(Extracted entries)
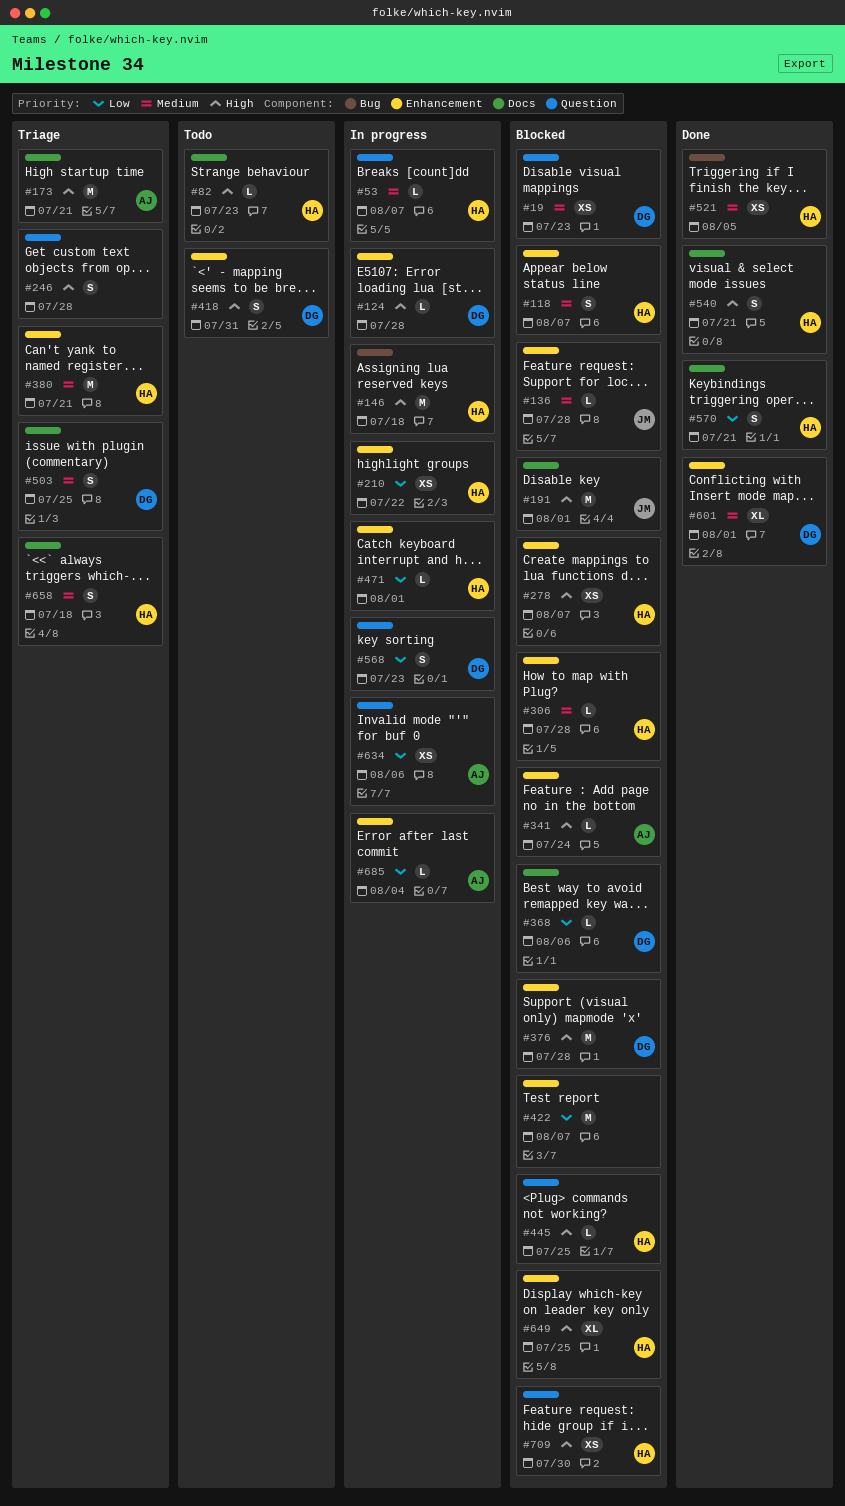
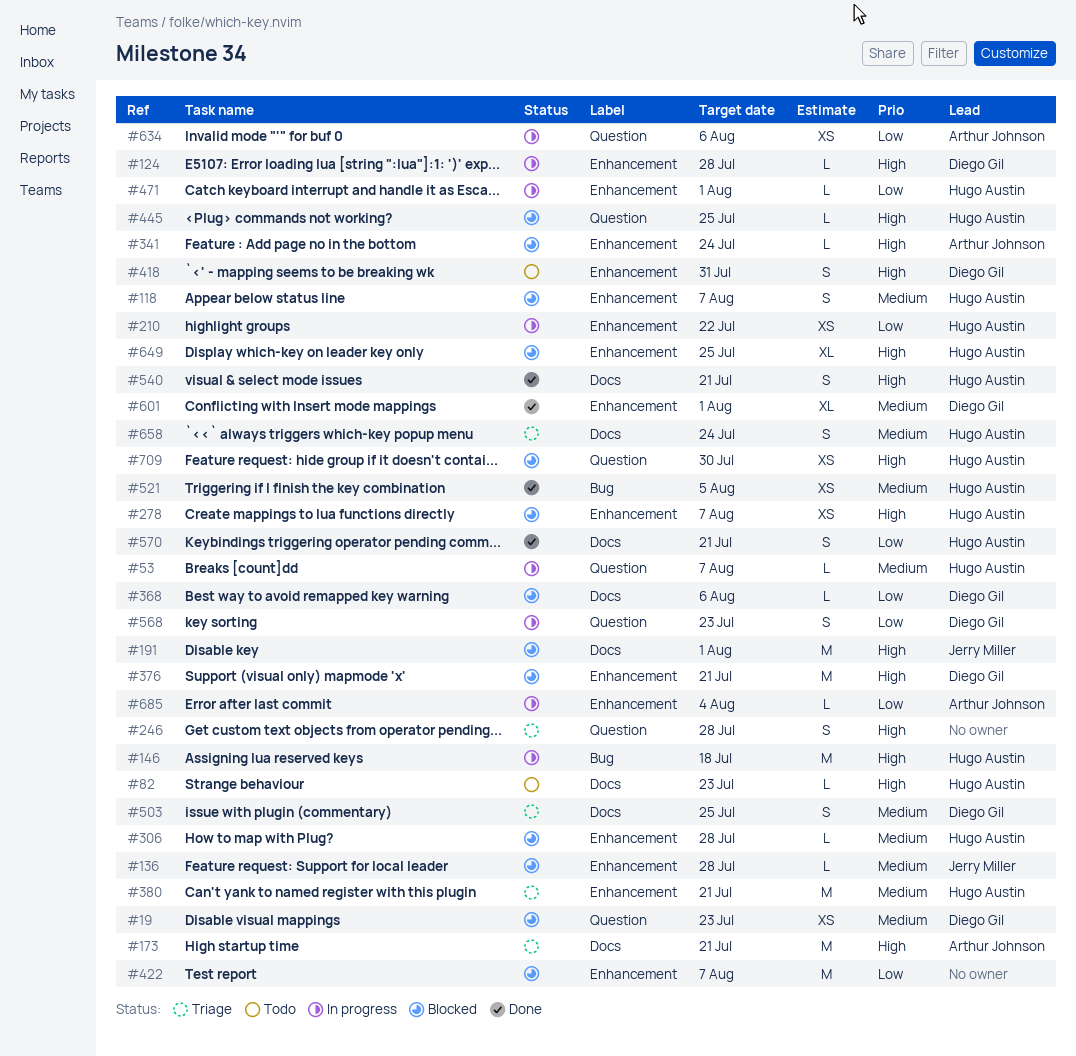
#376, due: Jul 28 -> Jul 21
#658, due: Jul 18 -> Jul 24

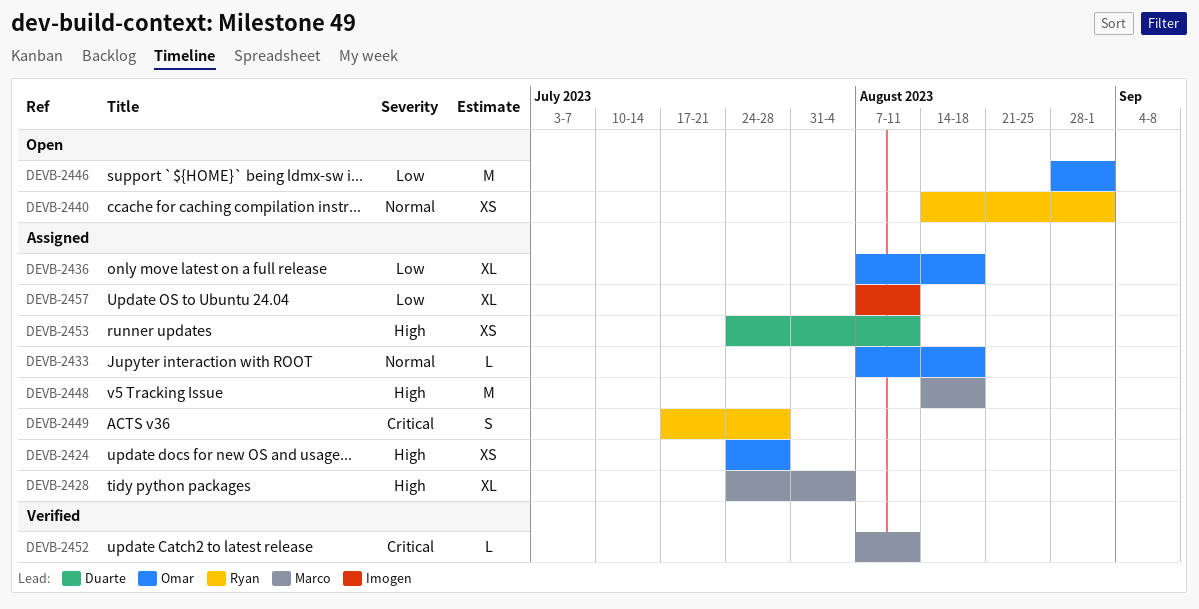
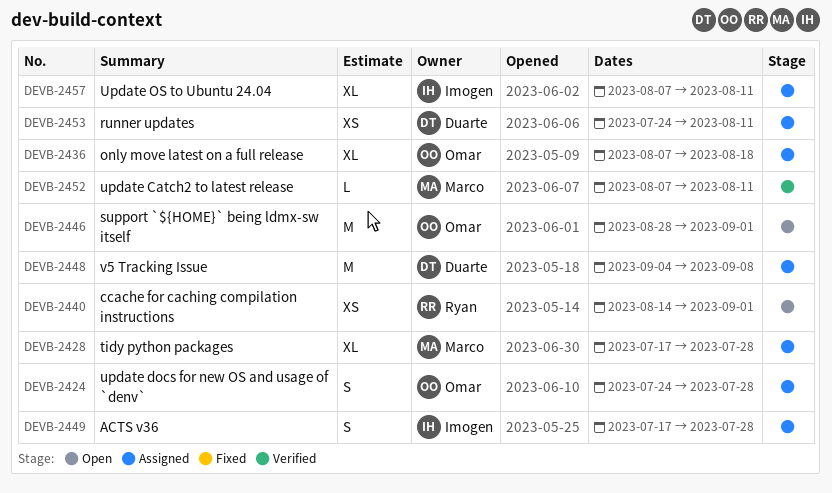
DEVB-2424, estimate: XS -> S
DEVB-2428, start: Jul 24 -> Jul 17
DEVB-2428, due: Aug 4 -> Jul 28
DEVB-2433: present -> none
DEVB-2448, owner: Marco -> Duarte
DEVB-2448, start: Aug 14 -> Sep 4
DEVB-2448, due: Aug 18 -> Sep 8
DEVB-2449, owner: Ryan -> Imogen

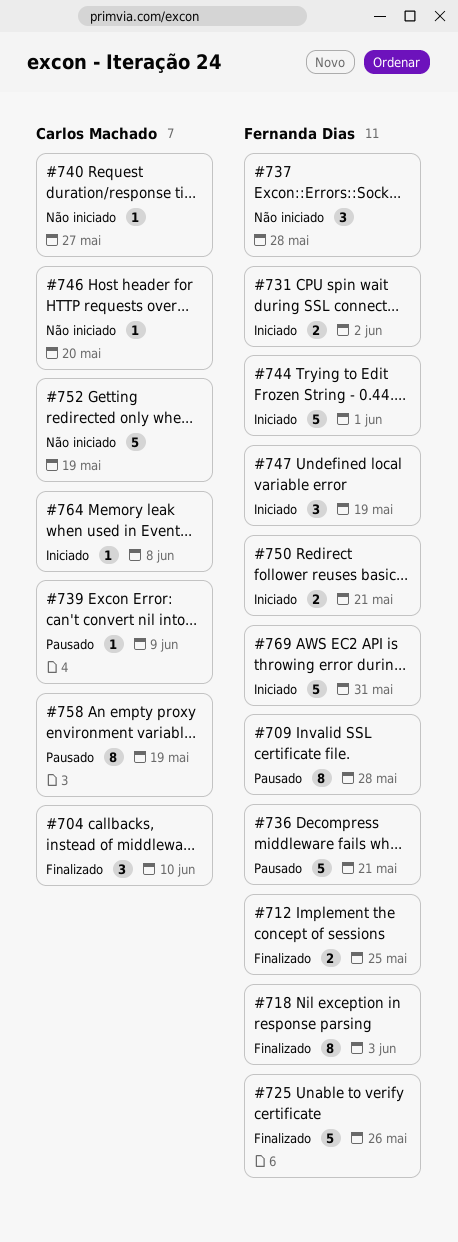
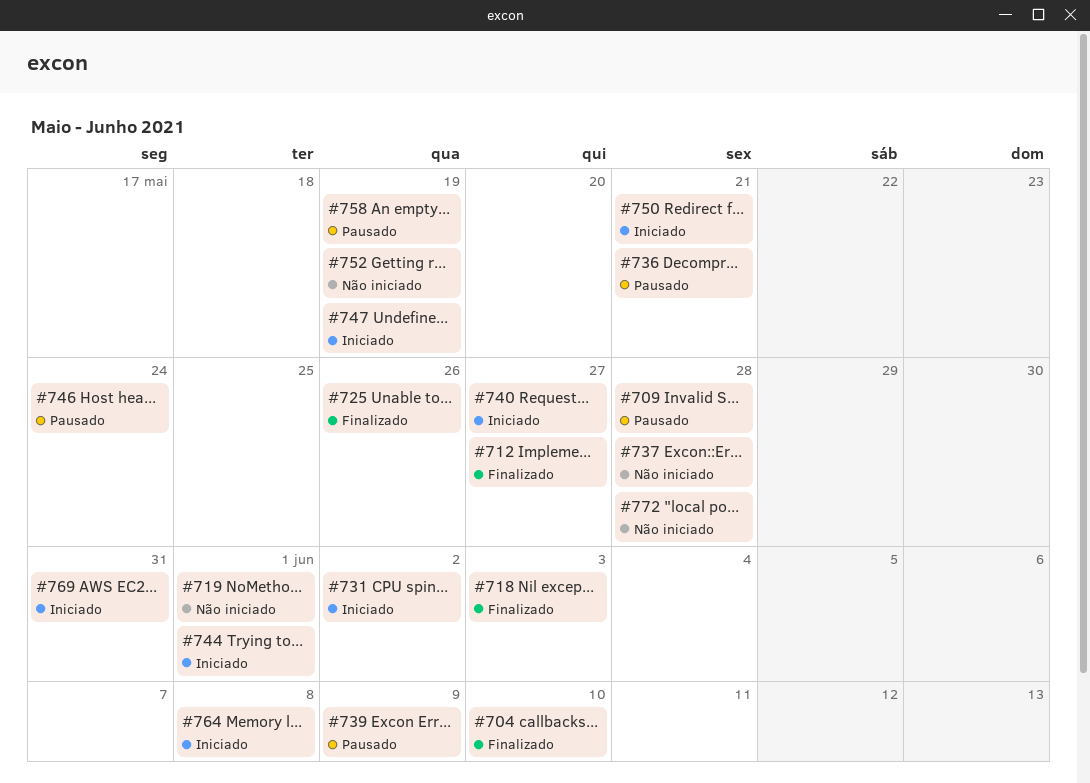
#712, due: May 25 -> May 27
#719: none -> present
#740, status: Não iniciado -> Iniciado
#746, status: Não iniciado -> Pausado
#746, due: May 20 -> May 24
#772: none -> present

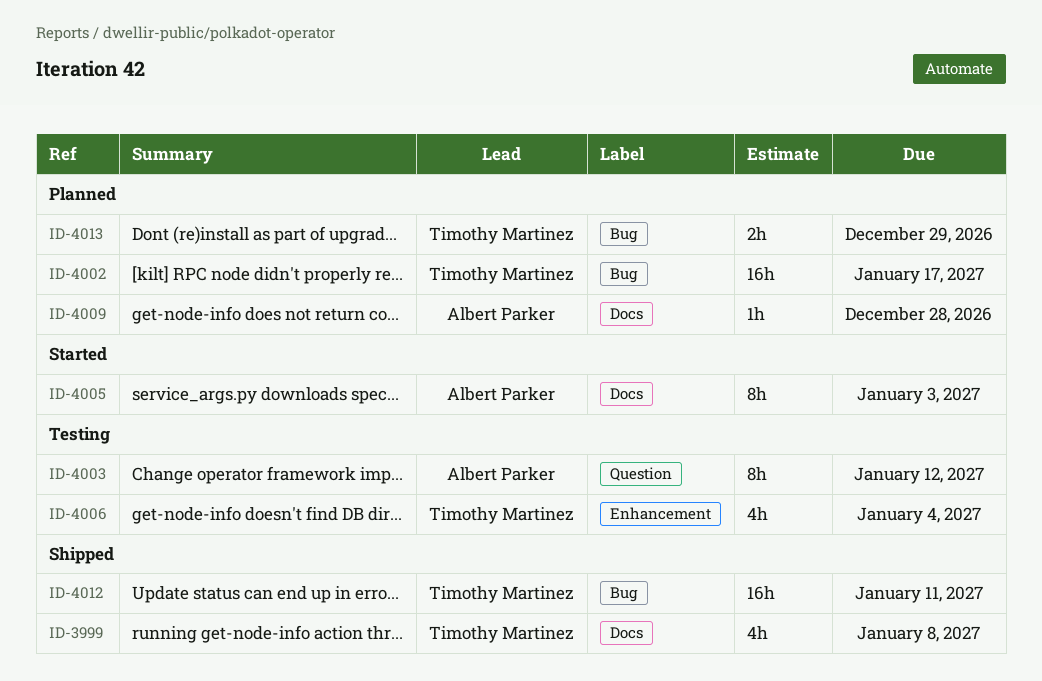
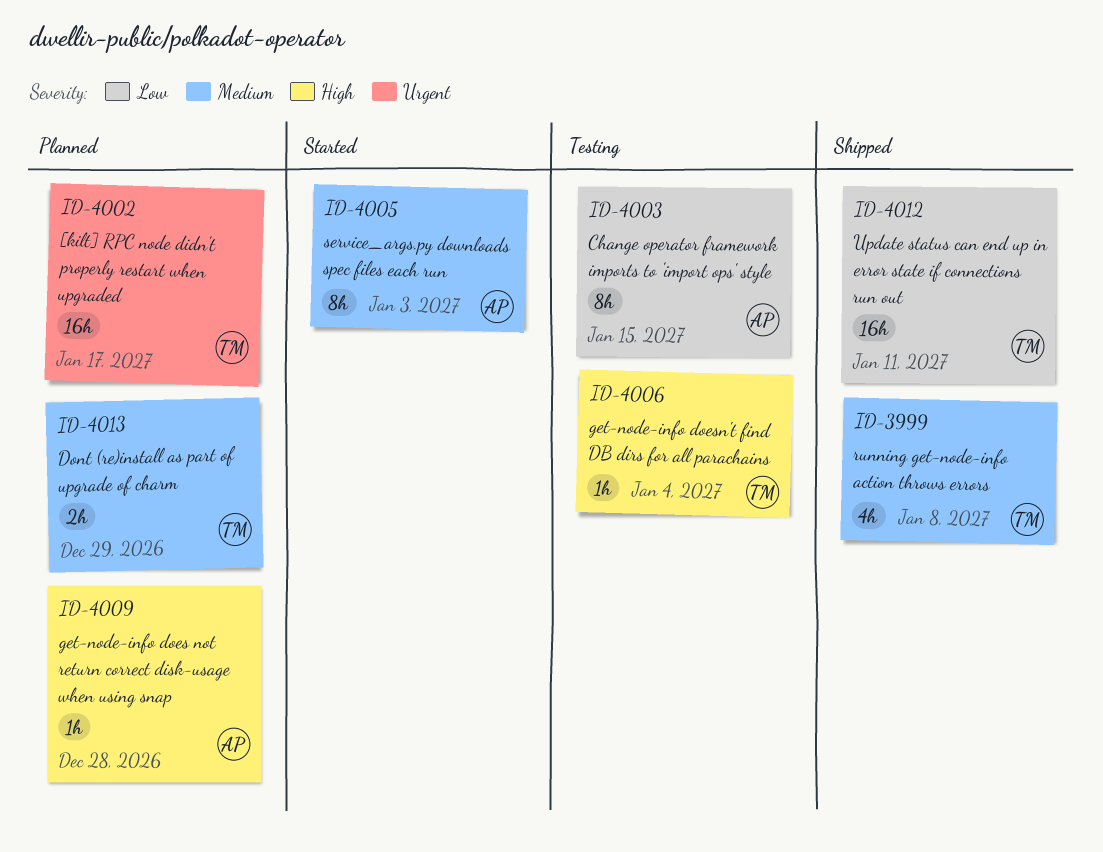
ID-4003, due: Jan 12 -> Jan 15
ID-4006, estimate: 4h -> 1h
(End Extracted entries)
* Instruction:
Locate and copy each line in the data above that includes the word "owner".

* Output for this exercise:
DEVB-2448, owner: Marco -> Duarte
DEVB-2449, owner: Ryan -> Imogen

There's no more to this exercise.